Work task: Every record must be transcribed in its entirety, apart from the images, which are to be omitted.

Task material:

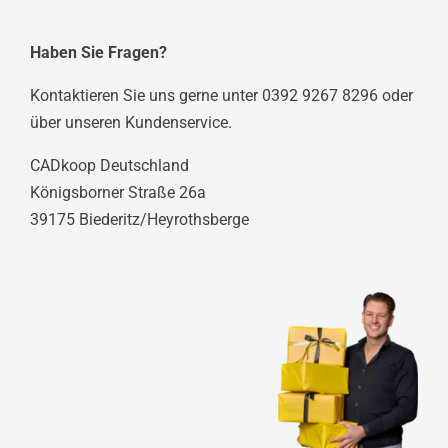
Haben Sie Fragen?
Kontaktieren Sie uns gerne unter 0392 9267 8296 oder
über unseren Kundenservice.
CADkoop Deutschland
Königsborner Straße 26a
39175 Biederitz/Heyrothsberge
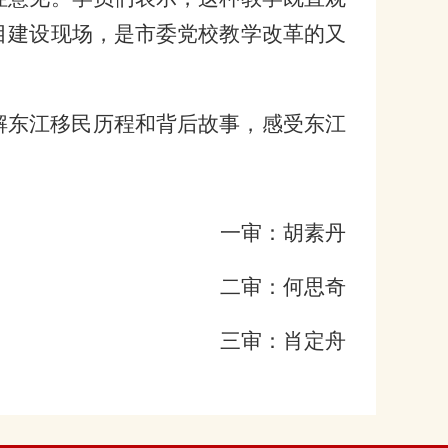
目建设现场，是市委党校教学改革的又
解东江移民历程和背后故事，感受东江
一审：胡素丹
二审：何思奇
三审：肖定舟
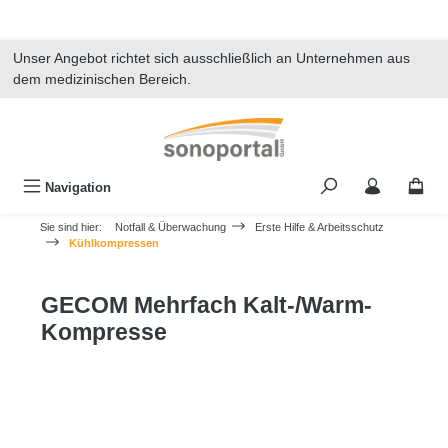
alt springen
Unser Angebot richtet sich ausschließlich an Unternehmen aus
dem medizinischen Bereich.
Navigation
Sie sind hier:
Notfall & Überwachung
Erste Hilfe & Arbeitsschutz
Kühlkompressen
GECOM Mehrfach Kalt-/Warm-
Kompresse
Bildergalerie überspringen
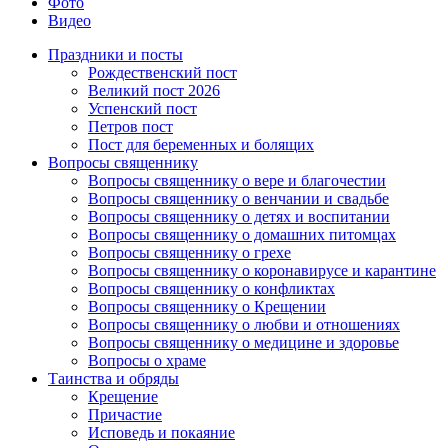
Фото
Видео
Праздники и посты
Рождественский пост
Великий пост 2026
Успенский пост
Петров пост
Пост для беременных и болящих
Вопросы священнику
Вопросы священнику о вере и благочестии
Вопросы священнику о венчании и свадьбе
Вопросы священнику о детях и воспитании
Вопросы священнику о домашних питомцах
Вопросы священнику о грехе
Вопросы священнику о коронавирусе и карантине
Вопросы священнику о конфликтах
Вопросы священнику о Крещении
Вопросы священнику о любви и отношениях
Вопросы священнику о медицине и здоровье
Вопросы о храме
Таинства и обряды
Крещение
Причастие
Исповедь и покаяние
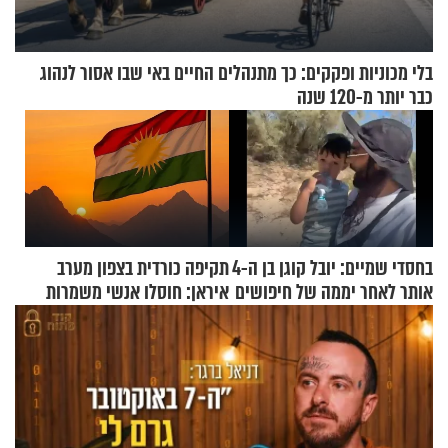
בלי מכוניות ופקקים: כך מתנהלים החיים באי שבו אסור לנהוג
כבר יותר מ-120 שנה
בחסדי שמיים: יובל קוגן בן ה-4
תקיפה כורדית בצפון מערב
אותר לאחר יממה של חיפושים
איראן: חוסלו אנשי משמרות
המהפכה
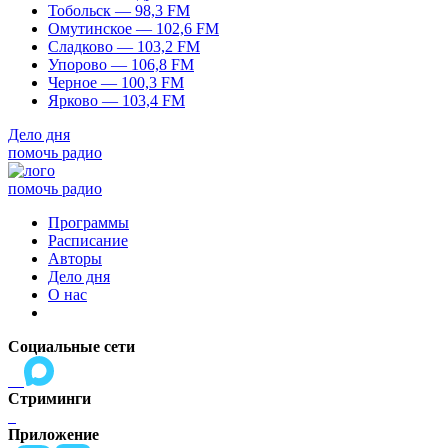
Тобольск — 98,3 FM
Омутинское — 102,6 FM
Сладково — 103,2 FM
Упорово — 106,8 FM
Черное — 100,3 FM
Ярково — 103,4 FM
Дело дня
помочь радио
помочь радио
Программы
Расписание
Авторы
Дело дня
О нас
Социальные сети
Стриминги
Приложение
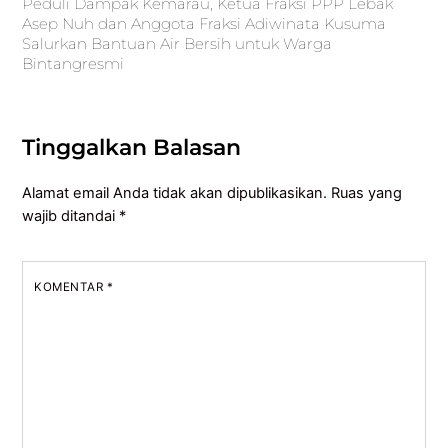
Peduli Dampak Kemarau, Ketua Fraksi PPP Lebak
Asep Nuh dan Anggota Fraksi Adiwinata Kusuma
Salurkan Bantuan Air Bersih untuk Warga
Bintangresmi
Tinggalkan Balasan
Alamat email Anda tidak akan dipublikasikan.
Ruas yang
wajib ditandai
*
KOMENTAR
*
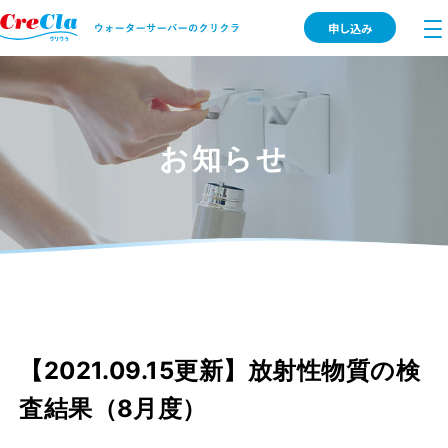
申し込み
お知らせ
【2021.09.15更新】放射性物質の検
査結果（8月度）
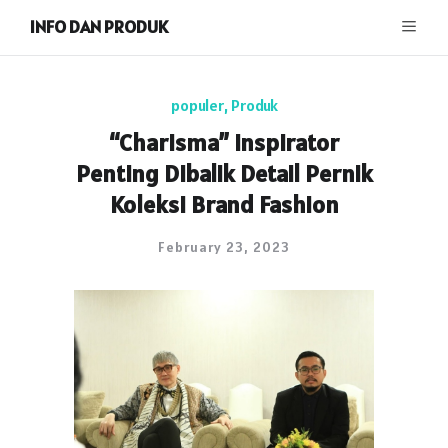
INFO DAN PRODUK
populer
,
Produk
“Charisma” Inspirator
Penting Dibalik Detail Pernik
Koleksi Brand Fashion
February 23, 2023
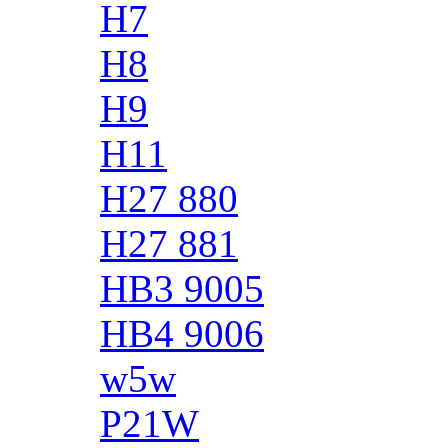
H7
H8
H9
H11
H27 880
H27 881
HB3 9005
HB4 9006
w5w
P21W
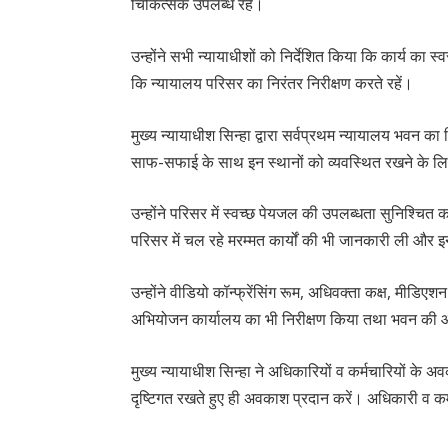
चिकित्सक उपलब्ध रहें।
उन्होंने सभी न्यायाधीशों को निर्देशित किया कि कार्य का 
कि न्यायालय परिसर का निरंतर निरीक्षण करते रहें।
मुख्य न्यायाधीश सिन्हा द्वारा सर्वप्रथम न्यायालय भवन का न
साफ-सफाई के साथ इन स्थानों को व्यवस्थित रखने के लि
उन्होंने परिसर में स्वच्छ पेयजल की उपलब्धता सुनिश्चित क
परिसर में चल रहे मरम्मत कार्यों की भी जानकारी ली और इन क
उन्होंने वीडियो कॉन्फ्रेंसिंग रूम, अधिवक्ता कक्ष, मीडि
अभियोजन कार्यालय का भी निरीक्षण किया तथा भवन की आध
मुख्य न्यायाधीश सिन्हा ने अधिकारियों व कर्मचारियों के
दृष्टिगत रखते हुए ही अवकाश प्रदान करें। अधिकारी व कर्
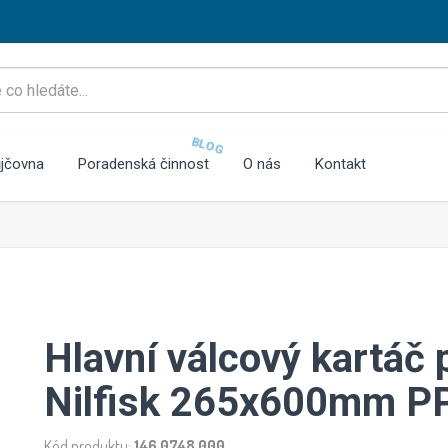
BLOG
jčovna
Poradenská činnost
O nás
Kontakt
Hlavní válcový kartáč 
Nilfisk 265x600mm PP
Kód produktu:
146 0748 000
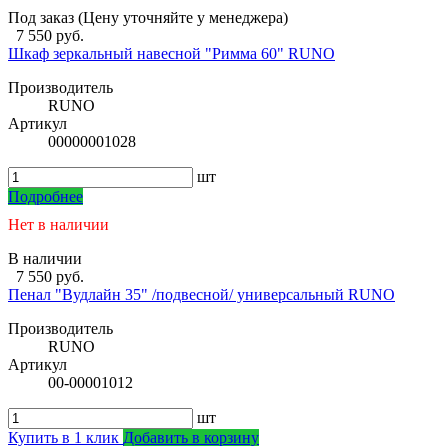
Под заказ (Цену уточняйте у менеджера)
7 550 руб.
Шкаф зеркальный навесной "Римма 60" RUNO
Производитель
RUNO
Артикул
00000001028
шт
Подробнее
Нет в наличии
В наличии
7 550 руб.
Пенал "Вудлайн 35" /подвесной/ универсальный RUNO
Производитель
RUNO
Артикул
00-00001012
шт
Купить в 1 клик
Добавить в корзину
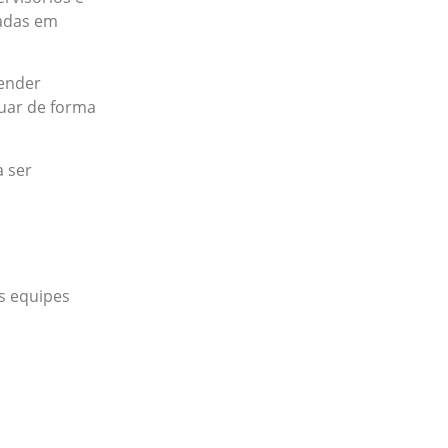
eadas em
eender
uar de forma
a ser
as equipes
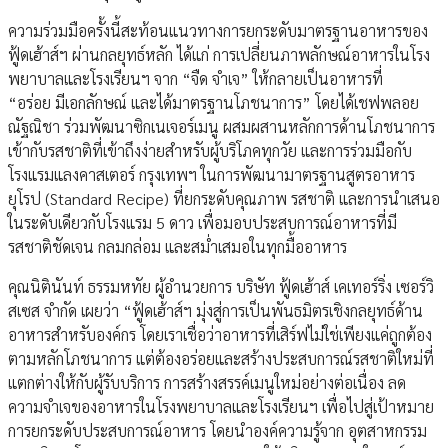
ความร่วมมือครั้งนี้สะท้อนแนวทางการยกระดับมาตรฐานอาหารของ
ฟู้ดเฮ้าส์ฯ ผ่านกลยุทธ์หลัก ได้แก่ การเปลี่ยนภาพลักษณ์อาหารในโรง
พยาบาลและโรงเรียนฯ จาก “จืด จำเจ” ให้กลายเป็นอาหารที่
“อร่อย มีเอกลักษณ์ และได้มาตรฐานโภชนาการ” โดยได้เชฟพลอย
ณัฐณิชา ร่วมพัฒนาซิกเนเจอร์เมนู ผสมผสานหลักการด้านโภชนาการ
เข้ากับรสชาติที่เข้าถึงง่ายสำหรับผู้บริโภคทุกวัย และการร่วมมือกับ
โรงแรมแลงคาสเตอร์ กรุงเทพฯ ในการพัฒนามาตรฐานสูตรอาหาร
ยุโรป (Standard Recipe) ที่ยกระดับคุณภาพ รสชาติ และการนำเสนอ
ในระดับเดียวกับโรงแรม 5 ดาว เพื่อมอบประสบการณ์อาหารที่มี
รสชาติชัดเจน กลมกล่อม และสม่ำเสมอในทุกมื้ออาหาร
คุณนิตินันท์ ธรรมหทัย ผู้อำนวยการ บริษัท ฟู้ดเฮ้าส์ เคเทอร์ริ่ง เซอร์วิ
สเซส จำกัด เผยว่า “ฟู้ดเฮ้าส์ฯ มุ่งสู่การเป็นพันธมิตรเชิงกลยุทธ์ด้าน
อาหารสำหรับองค์กร โดยเราเชื่อว่าอาหารที่เสิร์ฟไม่ใช่เพียงแค่ถูกต้อง
ตามหลักโภชนาการ แต่ต้องอร่อยและสร้างประสบการณ์รสชาติใหม่ที่
แตกต่างให้กับผู้รับบริการ การสร้างสรรค์เมนูใหม่อย่างต่อเนื่อง ลด
ความจำเจของอาหารในโรงพยาบาลและโรงเรียนฯ เพื่อไปสู่เป้าหมาย
การยกระดับประสบการณ์อาหาร โดยนำองค์ความรู้จาก อุตสาหกรรม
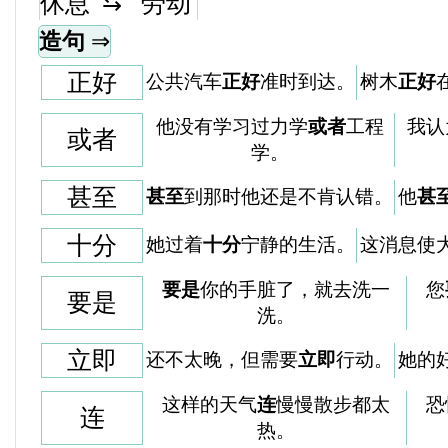
⇆
休息
劳动
造句
⇒
正好
公共汽车
正好
准时到达。
树木
正好
他没有学习过力学
或者
工程
我认
或者
学。
甚至
甚至
到那时他还是不肯认错。
他
甚
十分
她过着
十分
宁静的生活。
这消息使
要是
你的手脏了，就去洗一
您
要是
洗。
立即
还不太晚，但需要
立即
行动。
她的
这样的天气
连
慢慢散步都太
恐
连
热。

Answer space:
Haben Sie Fragen?
Kontaktieren Sie uns gerne unter 0392 9267 8296 oder
über unseren Kundenservice.
CADkoop Deutschland
Königsborner Straße 26a
39175 Biederitz/Heyrothsberge
目建设现场，是市委党校教学改革的又
解东江移民历程和背后故事，感受东江
一审：胡素丹
二审：何思奇
三审：肖定舟
alt springen
Unser Angebot richtet sich ausschließlich an Unternehmen aus
dem medizinischen Bereich.
Navigation
Sie sind hier:
Notfall & Überwachung
Erste Hilfe & Arbeitsschutz
Kühlkompressen
GECOM Mehrfach Kalt-/Warm-
Kompresse
Bildergalerie überspringen
Фото
Видео
Праздники и посты
Рождественский пост
Великий пост 2026
Успенский пост
Петров пост
Пост для беременных и болящих
Вопросы священнику
Вопросы священнику о вере и благочестии
Вопросы священнику о венчании и свадьбе
Вопросы священнику о детях и воспитании
Вопросы священнику о домашних питомцах
Вопросы священнику о грехе
Вопросы священнику о коронавирусе и карантине
Вопросы священнику о конфликтах
Вопросы священнику о Крещении
Вопросы священнику о любви и отношениях
Вопросы священнику о медицине и здоровье
Вопросы о храме
Таинства и обряды
Крещение
Причастие
Исповедь и покаяние
בלי מכוניות ופקקים: כך מתנהלים החיים באי שבו אסור לנהוג
כבר יותר מ-120 שנה
בחסדי שמיים: יובל קוגן בן ה-4
תקיפה כורדית בצפון מערב
אותר לאחר יממה של חיפושים
איראן: חוסלו אנשי משמרות
המהפכה
Тобольск — 98,3 FM
Омутинское — 102,6 FM
Сладково — 103,2 FM
Упорово — 106,8 FM
Черное — 100,3 FM
Ярково — 103,4 FM
Дело дня
помочь радио
помочь радио
Программы
Расписание
Авторы
Дело дня
О нас
Социальные сети
Стриминги
Приложение
Peduli Dampak Kemarau, Ketua Fraksi PPP Lebak
Asep Nuh dan Anggota Fraksi Adiwinata Kusuma
Salurkan Bantuan Air Bersih untuk Warga
Bintangresmi
Tinggalkan Balasan
Alamat email Anda tidak akan dipublikasikan.
Ruas yang
wajib ditandai
*
KOMENTAR
*
申し込み
お知らせ
【2021.09.15更新】放射性物質の検
査結果（8月度）
INFO DAN PRODUK
populer
,
Produk
“Charisma” Inspirator
Penting Dibalik Detail Pernik
Koleksi Brand Fashion
February 23, 2023
H7
H8
H9
H11
H27 880
H27 881
HB3 9005
HB4 9006
w5w
P21W
चिकित्सक उपलब्ध रहें।
उन्होंने सभी न्यायाधीशों को निर्देशित किया कि कार्य का 
कि न्यायालय परिसर का निरंतर निरीक्षण करते रहें।
मुख्य न्यायाधीश सिन्हा द्वारा सर्वप्रथम न्यायालय भवन का न
साफ-सफाई के साथ इन स्थानों को व्यवस्थित रखने के लि
उन्होंने परिसर में स्वच्छ पेयजल की उपलब्धता सुनिश्चित क
परिसर में चल रहे मरम्मत कार्यों की भी जानकारी ली और इन क
उन्होंने वीडियो कॉन्फ्रेंसिंग रूम, अधिवक्ता कक्ष, मीडि
अभियोजन कार्यालय का भी निरीक्षण किया तथा भवन की आध
मुख्य न्यायाधीश सिन्हा ने अधिकारियों व कर्मचारियों के
दृष्टिगत रखते हुए ही अवकाश प्रदान करें। अधिकारी व कर्
BLOG
jčovna
Poradenská činnost
O nás
Kontakt
Hlavní válcový kartáč 
Nilfisk 265x600mm PP
Kód produktu:
146 0748 000
Под заказ (Цену уточняйте у менеджера)
7 550 руб.
Шкаф зеркальный навесной "Римма 60" RUNO
Производитель
RUNO
Артикул
00000001028
шт
Подробнее
Нет в наличии
В наличии
7 550 руб.
Пенал "Вудлайн 35" /подвесной/ универсальный RUNO
Производитель
RUNO
Артикул
00-00001012
шт
Купить в 1 клик
Добавить в корзину
eadas em
eender
uar de forma
a ser
as equipes
ความร่วมมือครั้งนี้สะท้อนแนวทางการยกระดับมาตรฐานอาหารของ
ฟู้ดเฮ้าส์ฯ ผ่านกลยุทธ์หลัก ได้แก่ การเปลี่ยนภาพลักษณ์อาหารในโรง
พยาบาลและโรงเรียนฯ จาก “จืด จำเจ” ให้กลายเป็นอาหารที่
“อร่อย มีเอกลักษณ์ และได้มาตรฐานโภชนาการ” โดยได้เชฟพลอย
ณัฐณิชา ร่วมพัฒนาซิกเนเจอร์เมนู ผสมผสานหลักการด้านโภชนาการ
เข้ากับรสชาติที่เข้าถึงง่ายสำหรับผู้บริโภคทุกวัย และการร่วมมือกับ
โรงแรมแลงคาสเตอร์ กรุงเทพฯ ในการพัฒนามาตรฐานสูตรอาหาร
ยุโรป (Standard Recipe) ที่ยกระดับคุณภาพ รสชาติ และการนำเสนอ
ในระดับเดียวกับโรงแรม 5 ดาว เพื่อมอบประสบการณ์อาหารที่มี
รสชาติชัดเจน กลมกล่อม และสม่ำเสมอในทุกมื้ออาหาร
คุณนิตินันท์ ธรรมหทัย ผู้อำนวยการ บริษัท ฟู้ดเฮ้าส์ เคเทอร์ริ่ง เซอร์วิ
สเซส จำกัด เผยว่า “ฟู้ดเฮ้าส์ฯ มุ่งสู่การเป็นพันธมิตรเชิงกลยุทธ์ด้าน
อาหารสำหรับองค์กร โดยเราเชื่อว่าอาหารที่เสิร์ฟไม่ใช่เพียงแค่ถูกต้อง
ตามหลักโภชนาการ แต่ต้องอร่อยและสร้างประสบการณ์รสชาติใหม่ที่
แตกต่างให้กับผู้รับบริการ การสร้างสรรค์เมนูใหม่อย่างต่อเนื่อง ลด
ความจำเจของอาหารในโรงพยาบาลและโรงเรียนฯ เพื่อไปสู่เป้าหมาย
การยกระดับประสบการณ์อาหาร โดยนำองค์ความรู้จาก อุตสาหกรรม
⇆
休息
劳动
造句
⇒
正好
公共汽车
正好
准时到达。
树木
正好
他没有学习过力学
或者
工程
我认
或者
学。
甚至
甚至
到那时他还是不肯认错。
他
甚
十分
她过着
十分
宁静的生活。
这消息使
要是
你的手脏了，就去洗一
您
要是
洗。
立即
还不太晚，但需要
立即
行动。
她的
这样的天气
连
慢慢散步都太
恐
连
热。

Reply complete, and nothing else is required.